### [Task requirements]
An exact transcription of every record is needed, leaving out the pictures.
--- Information supplied ---
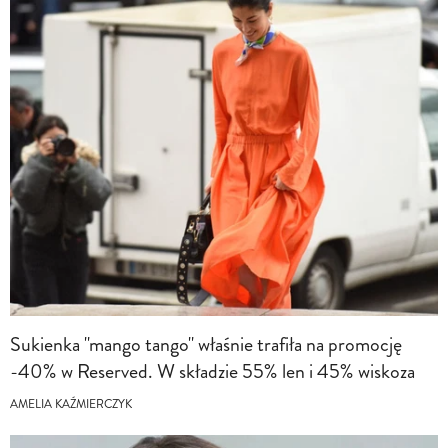
Sukienka "mango tango" właśnie trafiła na promocję
-40% w Reserved. W składzie 55% len i 45% wiskoza
AMELIA KAŹMIERCZYK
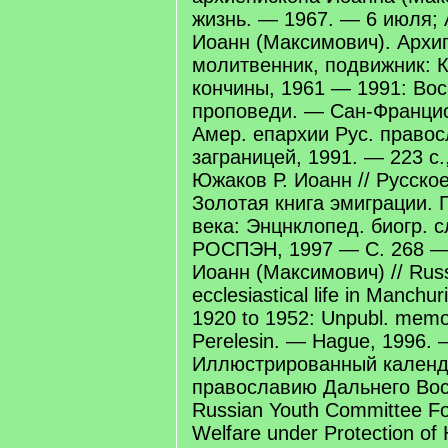
жизнь. — 1967. — 6 июля;
Иоанн (Максимович). Архи
молитвенник, подвижник: 
кончины, 1961 — 1991: Во
проповеди. — Сан-Франциск
Амер. епархии Рус. правос
заграницей, 1991. — 223 с.,
Южаков Р. Иоанн // Русско
Золотая книга эмиграции. 
века: Энцнклопед. биогр. 
РОСПЭН, 1997 — С. 268 —
Иоанн (Максимович) // Russi
ecclesiastical life in Manchu
1920 to 1952: Unpubl. memoi
Perelesin. — Hague, 1996. 
Иллюстрированный календ
православию Дальнего Вост
Russian Youth Committee Fo
Welfare under Protection of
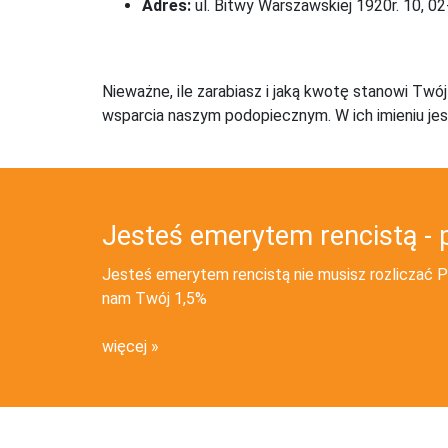
Adres:
ul. Bitwy Warszawskiej 1920r. 10,
Nieważne, ile zarabiasz i jaką kwotę stanowi Twó
wsparcia naszym podopiecznym. W ich imieniu jes
Jesteś emerytem rencistą - 
Jesteś emerytem rencistą nie musisz rozliczać PI
nam Twój 1,5%
więcej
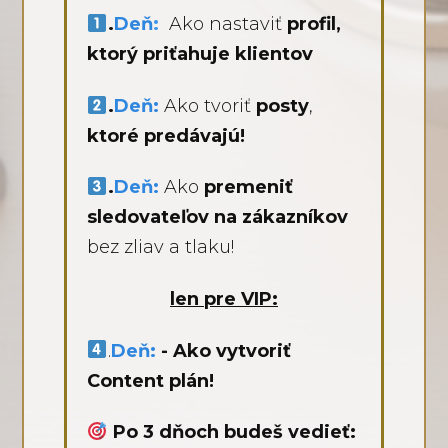
.
Deň
:
Ako nastaviť
profil,
ktorý priťahuje klientov
.
Deň:
Ako tvoriť
posty
,
ktoré predávajú!
.
Deň:
Ako
premeniť
sledovateľov na zákazníkov
bez zliav a tlaku!
len pre VIP:
.
Deň:
- Ako vytvoriť
Content plán!
Po 3 dňoch budeš vedieť:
---
### [Task result]
Sukienka "mango tango" właśnie trafiła na promocję
-40% w Reserved. W składzie 55% len i 45% wiskoza
AMELIA KAŹMIERCZYK
жизнь. — 1967. — 6 июля;
Иоанн (Максимович). Архи
молитвенник, подвижник: 
кончины, 1961 — 1991: Во
проповеди. — Сан-Франциск
Амер. епархии Рус. правос
заграницей, 1991. — 223 с.,
Южаков Р. Иоанн // Русско
Золотая книга эмиграции. 
века: Энцнклопед. биогр. 
РОСПЭН, 1997 — С. 268 —
Иоанн (Максимович) // Russi
ecclesiastical life in Manchu
1920 to 1952: Unpubl. memoi
Perelesin. — Hague, 1996. 
Иллюстрированный календ
православию Дальнего Вост
Russian Youth Committee Fo
Welfare under Protection of
Adres:
ul. Bitwy Warszawskiej 1920r. 10,
Nieważne, ile zarabiasz i jaką kwotę stanowi Twó
wsparcia naszym podopiecznym. W ich imieniu jes
Jesteś emerytem rencistą - 
Jesteś emerytem rencistą nie musisz rozliczać PI
nam Twój 1,5%
więcej
.
Deň
:
Ako nastaviť
profil,
ktorý priťahuje klientov
.
Deň:
Ako tvoriť
posty
,
ktoré predávajú!
.
Deň:
Ako
premeniť
sledovateľov na zákazníkov
bez zliav a tlaku!
len pre VIP:
.
Deň:
- Ako vytvoriť
Content plán!
Po 3 dňoch budeš vedieť:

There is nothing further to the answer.